Sunday, January 4, 2009

being present


when DH and i were traveling together earlier this year and he asked me why i was taking so many pictures of food....my response was that it allowed me to stay in the moment. this is kinda a big deal to someone who has been making their living on strategy roles for the past few years.

DH doesn't know about the blog and i still haven't told him.

yet, the conversation we had that warm humid southern day is something i recall pretty often. taking pictures and this blog have allowed me to "be present" in the moment. absolutely positively. on a personal front, being present as well as being more open are two things i have been working on for a while now. something that i have realized about myself is that it is very possible for me to be so focused on the ensuring the "future" that i can miss out on some important happenings in the "here-and-now".

now, i'm not saying that i'm going to live life only for the moment and not plan for my future....that would be, well, absolutely horrible as one of my life goals since i was, like, 7 years old was to be financially independent and never be hungry. i very much doubt that i will modify this ongoing goal until it is my time to pass on....and you know what? i'm pretty ok with that.

yet, being so zeroed in on the future career wise and not enjoying the moment is something i'm working on. my thinking about this particularly came into play after watching the angry monk at the roxie on friday night as well as running some errands in downtown sf on saturday. instead of doing my typical thousand-mile-stare on the BART, i decided to really look at people. i mean, really look at them....really see them. those of you who take public transportation on a regular basis whether it be the T, EL, BART, the Tube, the paris metro, the NY subway, etc...know exactly what i am talking about.

there are so many different types of people on public transportation...it is rather fascinating. there were a couple of interesting moments on the BART train...like i noticed a young man who was watching everyone else and journaling....

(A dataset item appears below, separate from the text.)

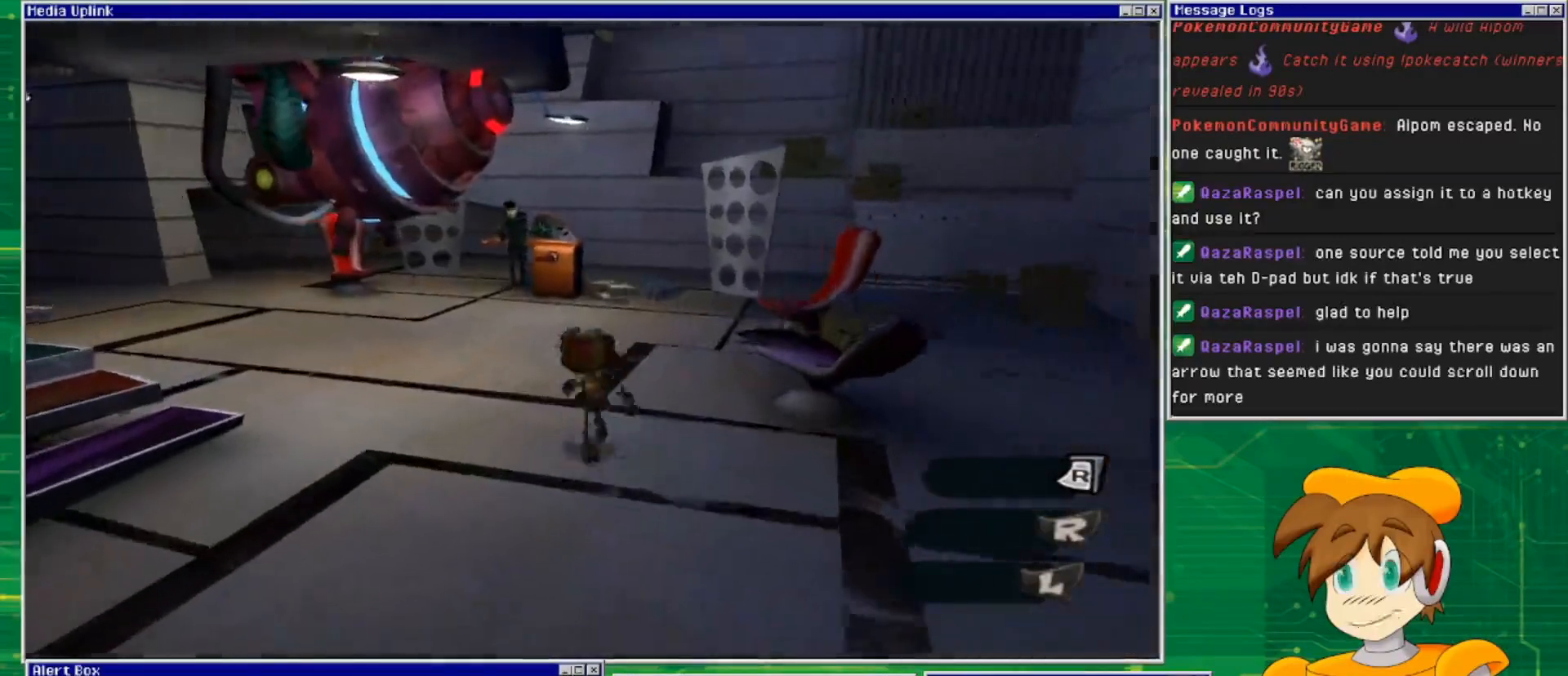
{"buttons": [], "left_stick": "up", "right_stick": "center", "events": [[300, "right_stick", "left"], [400, "left_stick", "up"], [500, "right_stick", "center"]]}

as well as realizing that there was an interesting shot..literally right in front of me...


things that i would have barely thought about and certainly not remembered a few hours later. yet, now i have immortalized these moments in print and in pictures.

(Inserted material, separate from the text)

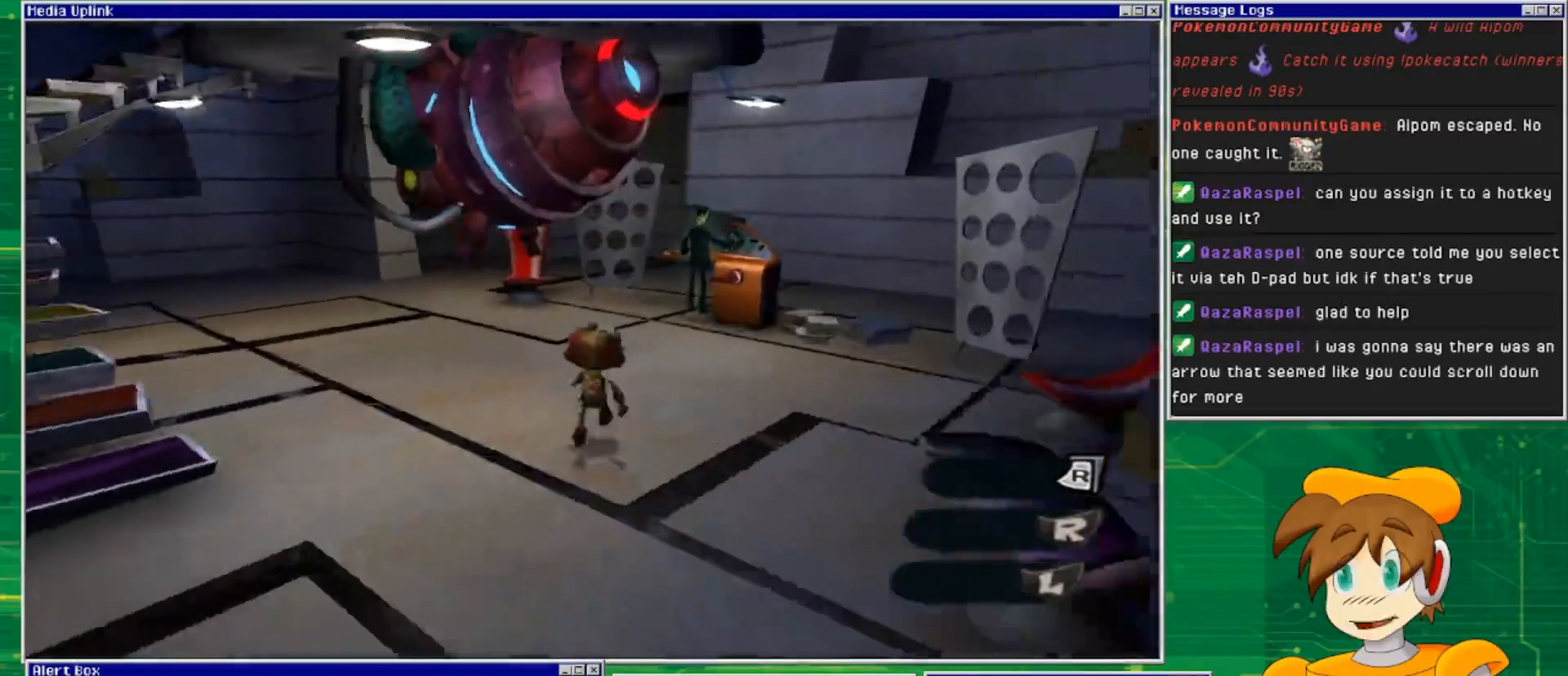
{"buttons": [], "left_stick": "up", "right_stick": "center", "events": []}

then when i exited the train, i realized that i hardly ever take pictures of the city, despite having been born in SF and lived there for a few years. i think i have more pics of hong kong than of san francisco. odd isn't it? or maybe not so odd...to get so accustomed to the familiar and take it a bit for granted. even things like protests around powell seem everyday. my immediate reaction exiting the powell station and seeing the protest was, "oh great. how do i avoid this?" then i stopped myself and thought "perhaps like being on the train, perhaps i should really look and see what is going on..."

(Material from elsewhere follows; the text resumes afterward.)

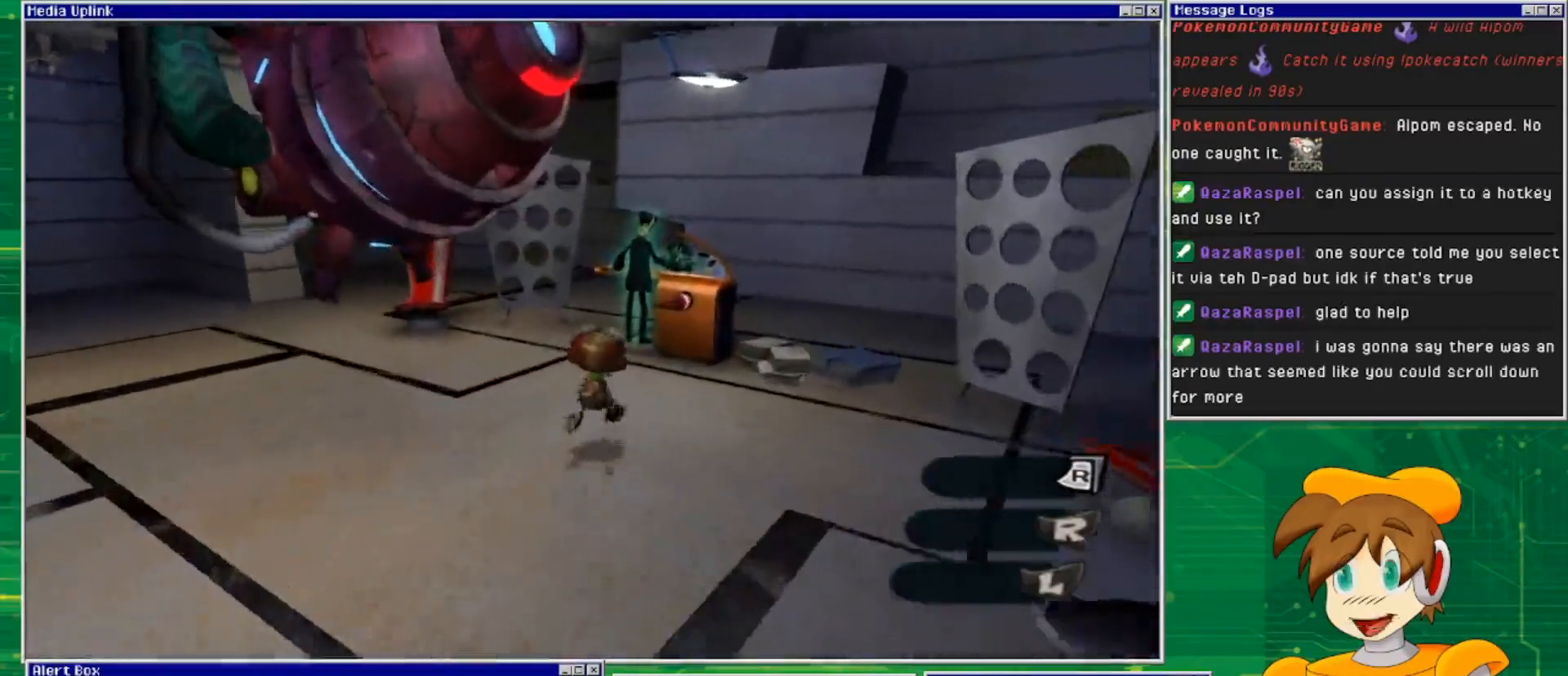
{"buttons": [], "left_stick": "up", "right_stick": "center", "events": []}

so i just hung out for a while....absorbing the happenings on the corner of powell and market...noticing the series of contrasts....and you know what? it was kind of an amazing corner that day. there was a mixture of so many things going on...there was a political demonstration....where no one was shot, beaten, or killed because of their criticism of governments or expressing their disenchantment or anger.

this is really amazing if you think about all of the countries outside of the US where these sort of demonstrations would not have even been possible. i have no comment on the content of the protest....my commentary is more along the lines of remembering that what we consider a "right" in our country is an undreamed for privilege within others.

at the same time, there are huge amounts of people wandering around doing their post-xmas shopping....



among the guy with the usual "jesus loves you sign" as well as the usual criminal elements that are closer to 5th street. now, i didn't take pics of that element as i think that would be borderline stupid. what dealer is going to want someone to take their picture when a buy is going down? yet, there is all sorts going on in this bustling corner of san francisco.

also, if you don't live in the bay area, did you realize something from the pics? did you realize the amount of ethnic diversity there is on a single corner? again, something else that is so easily taken for granted...and during my travels to the uk, europe, mexico, asia...heck...even other parts of the states...this is not very common.

after i had my fill of absorbing the nuances of the corner, i decided to grab a bite at a local thai noodle joint nearby and just think about the experience. instead of the roast duck noodle soup, i decided to curry rice noodle soup today....


which was rich, comforting, and quite filling. while i was slurping away, i thought about what it would feel like to leave this amazing place. i don't think it would be forever...maybe just for a little while...more of an extended visit in another country. not next year...but perhaps, in the future. see, can't take the long term strategizing/pondering out of me completely....yet, just thinking about it made me realize that i should appreciate what is here and now. so much of this blog....is me being present....trying to record my random musings, impressions, tastes, and journeys. i can only hope that a year from now that i will continue to try to be present in the moment and not take too many things for granted.

1 comment:

Shelley (Pink House) said...

Looks yummy! I was hoping you'd publish the recipe!